Another major concern -that could also be considered a suggestion for future work- is that no references have been made about how you made sure the transcriptome of a species actually belongs to that species. I am thinking of contamination, mislabeled transcriptomes in the databases and that kind of things. This is not a frequent issue but it is potentially problematic, and its consequences in downstream analyses can be important. Since you already have the set of proteins for all species, it could be a good idea to make tree inferences at several phylogenetic levels to confirm the recovered topologies and branch lengths make sense. This could also help you pinpoint contaminants (or contaminated transcriptomes) from metazoan sources now that non-metazoan contaminants have been removed with BlobTools.
Finally, I have to agree with one of the reviewers about the necessity of differentiating this new database from other available resources such as MolluscDB. The goal of a database is to make data easily available for the community, but the duplication of resources can actually become an obstacle and make more harm than good. What does MATEdb bring to the table that other databases do not?

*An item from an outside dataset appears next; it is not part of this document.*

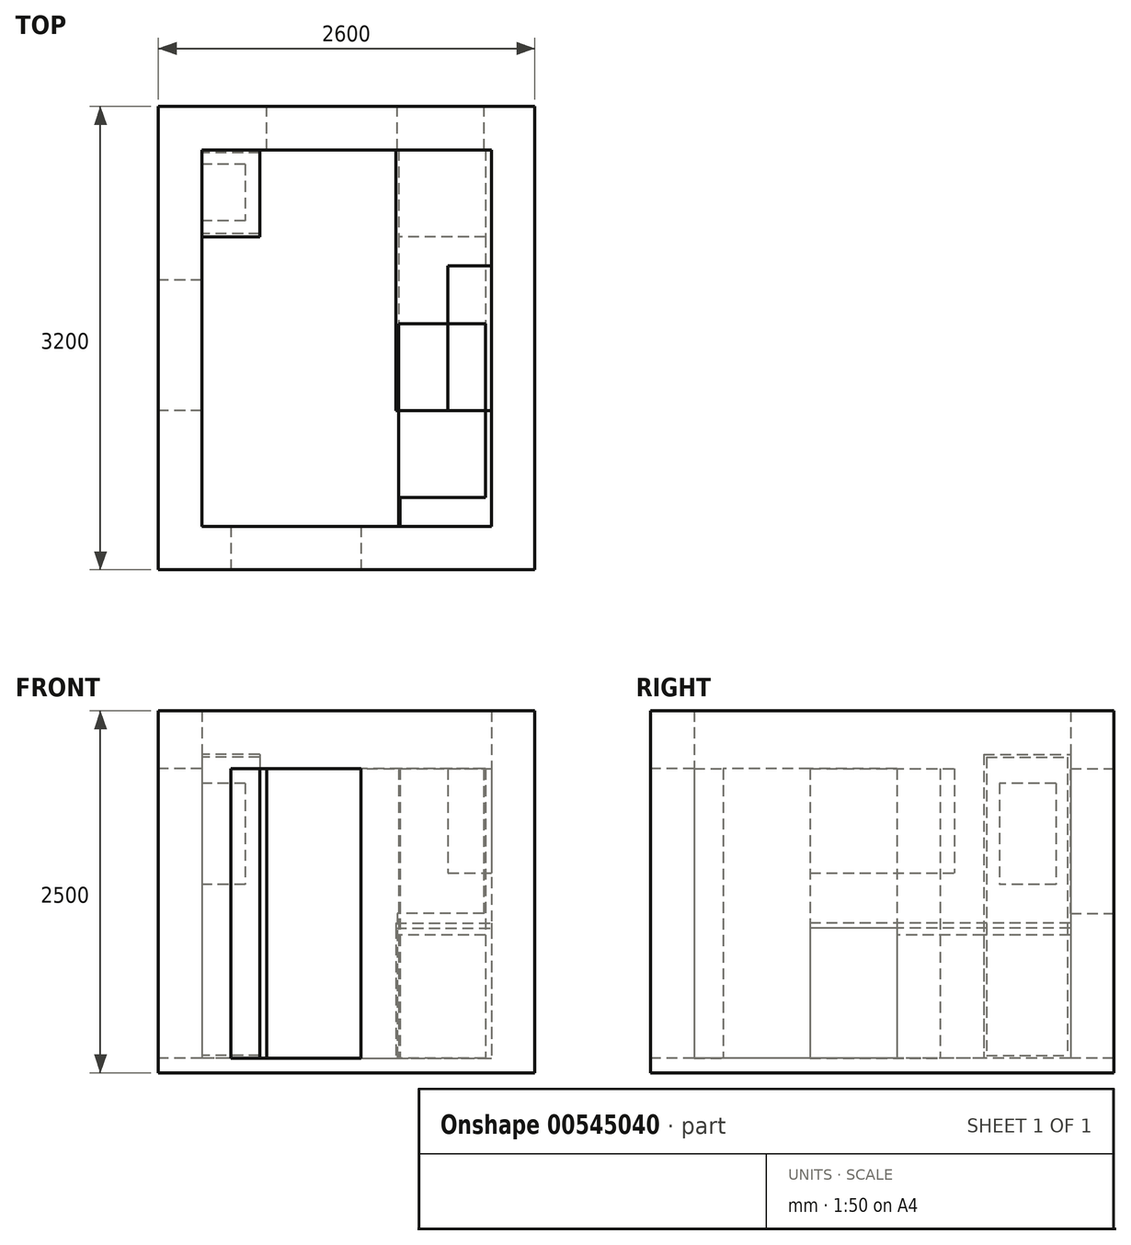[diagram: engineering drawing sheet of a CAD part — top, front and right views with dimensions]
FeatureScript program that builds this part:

Apart from that, all I have are minor comments:
- You say in the introduction that the database includes new transcriptomes generated by you but there are no references to this work. How did you generate them? I see in Supp. Mat. Table 1 there is only one new transcriptome, is that correct?
- What happened to all the data in Supp. Mat, Table 1 without database information? Where does it come from?

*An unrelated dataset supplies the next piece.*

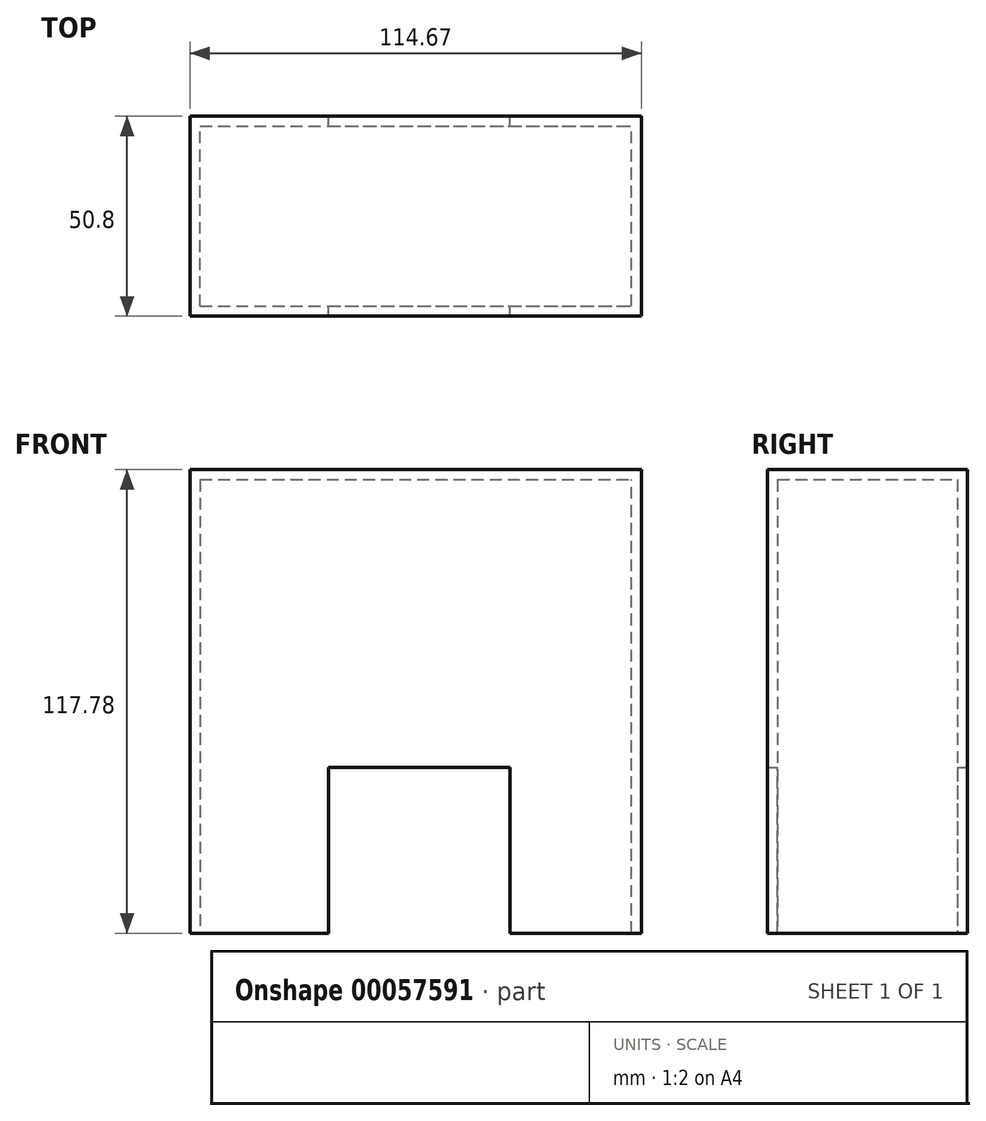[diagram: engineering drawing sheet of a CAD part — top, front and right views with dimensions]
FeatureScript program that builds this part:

- The tables should have a caption. I would like to see them embedded within the tables, but to include a caption in the manuscript would be an acceptable solution. For instance in SM Table 1 I personally understand “C, S, D, F, M” mean “Complete, Single-Copy, Duplicated, Fragmented, Missing” genes in BUSCO, but you need to make the table self-explanatory.
- I see no link to MATEdb in the manuscript. I think you could include one in the “Database availability” section, but you could also mention that such link is available through the Github repository.
All in all, I think we all agree on that this is a great and exciting initiative and look forward to seeing how you address our comments.